Recast every line of the material below as a Markdown table with two columns, Row and Line. Number the rows in order and leave out blank lines.

== Stored rows

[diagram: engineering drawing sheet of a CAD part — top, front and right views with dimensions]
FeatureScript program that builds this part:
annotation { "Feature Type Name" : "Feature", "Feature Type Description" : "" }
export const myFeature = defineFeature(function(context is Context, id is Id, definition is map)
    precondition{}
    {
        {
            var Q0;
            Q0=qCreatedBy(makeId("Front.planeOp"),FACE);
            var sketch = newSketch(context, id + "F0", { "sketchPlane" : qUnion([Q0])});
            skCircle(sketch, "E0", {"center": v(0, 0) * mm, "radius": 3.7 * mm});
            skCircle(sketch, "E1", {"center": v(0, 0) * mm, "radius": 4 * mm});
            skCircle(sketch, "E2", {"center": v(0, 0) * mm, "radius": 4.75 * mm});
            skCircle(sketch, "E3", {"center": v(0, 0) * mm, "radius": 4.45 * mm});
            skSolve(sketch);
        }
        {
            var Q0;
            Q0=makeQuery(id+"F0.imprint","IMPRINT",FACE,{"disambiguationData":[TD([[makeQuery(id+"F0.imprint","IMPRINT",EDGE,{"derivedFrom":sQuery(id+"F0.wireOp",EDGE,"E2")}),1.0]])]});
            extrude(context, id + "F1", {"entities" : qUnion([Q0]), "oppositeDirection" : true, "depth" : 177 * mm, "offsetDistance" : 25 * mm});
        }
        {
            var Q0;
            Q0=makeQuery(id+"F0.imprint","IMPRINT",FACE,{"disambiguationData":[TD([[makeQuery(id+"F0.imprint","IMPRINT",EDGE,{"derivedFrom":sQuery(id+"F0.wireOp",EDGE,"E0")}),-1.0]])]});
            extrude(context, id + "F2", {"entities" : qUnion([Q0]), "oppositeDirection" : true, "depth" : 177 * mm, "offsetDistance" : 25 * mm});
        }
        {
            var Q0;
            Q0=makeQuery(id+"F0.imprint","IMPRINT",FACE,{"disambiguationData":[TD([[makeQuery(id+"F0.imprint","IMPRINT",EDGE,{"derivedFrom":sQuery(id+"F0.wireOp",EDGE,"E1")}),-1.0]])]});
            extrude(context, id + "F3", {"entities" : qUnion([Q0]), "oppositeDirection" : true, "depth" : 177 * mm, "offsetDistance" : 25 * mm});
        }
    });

====

*Output of the task*
| Row | Line |
|---|---|
| 1 | [diagram: engineering drawing sheet of a CAD part — top, front and right views with dimensions] |
| 2 | FeatureScript program that builds this part: |
| 3 | annotation { "Feature Type Name" : "Feature", "Feature Type Description" : "" } |
| 4 | export const myFeature = defineFeature(function(context is Context, id is Id, definition is map) |
| 5 |     precondition{} |
| 6 |     { |
| 7 |         { |
| 8 |             var Q0; |
| 9 |             Q0=qCreatedBy(makeId("Front.planeOp"),FACE); |
| 10 |             var sketch = newSketch(context, id + "F0", { "sketchPlane" : qUnion([Q0])}); |
| 11 |             skCircle(sketch, "E0", {"center": v(0, 0) * mm, "radius": 3.7 * mm}); |
| 12 |             skCircle(sketch, "E1", {"center": v(0, 0) * mm, "radius": 4 * mm}); |
| 13 |             skCircle(sketch, "E2", {"center": v(0, 0) * mm, "radius": 4.75 * mm}); |
| 14 |             skCircle(sketch, "E3", {"center": v(0, 0) * mm, "radius": 4.45 * mm}); |
| 15 |             skSolve(sketch); |
| 16 |         } |
| 17 |         { |
| 18 |             var Q0; |
| 19 |             Q0=makeQuery(id+"F0.imprint","IMPRINT",FACE,{"disambiguationData":[TD([[makeQuery(id+"F0.imprint","IMPRINT",EDGE,{"derivedFrom":sQuery(id+"F0.wireOp",EDGE,"E2")}),1.0]])]}); |
| 20 |             extrude(context, id + "F1", {"entities" : qUnion([Q0]), "oppositeDirection" : true, "depth" : 177 * mm, "offsetDistance" : 25 * mm}); |
| 21 |         } |
| 22 |         { |
| 23 |             var Q0; |
| 24 |             Q0=makeQuery(id+"F0.imprint","IMPRINT",FACE,{"disambiguationData":[TD([[makeQuery(id+"F0.imprint","IMPRINT",EDGE,{"derivedFrom":sQuery(id+"F0.wireOp",EDGE,"E0")}),-1.0]])]}); |
| 25 |             extrude(context, id + "F2", {"entities" : qUnion([Q0]), "oppositeDirection" : true, "depth" : 177 * mm, "offsetDistance" : 25 * mm}); |
| 26 |         } |
| 27 |         { |
| 28 |             var Q0; |
| 29 |             Q0=makeQuery(id+"F0.imprint","IMPRINT",FACE,{"disambiguationData":[TD([[makeQuery(id+"F0.imprint","IMPRINT",EDGE,{"derivedFrom":sQuery(id+"F0.wireOp",EDGE,"E1")}),-1.0]])]}); |
| 30 |             extrude(context, id + "F3", {"entities" : qUnion([Q0]), "oppositeDirection" : true, "depth" : 177 * mm, "offsetDistance" : 25 * mm}); |
| 31 |         } |
| 32 |     }); |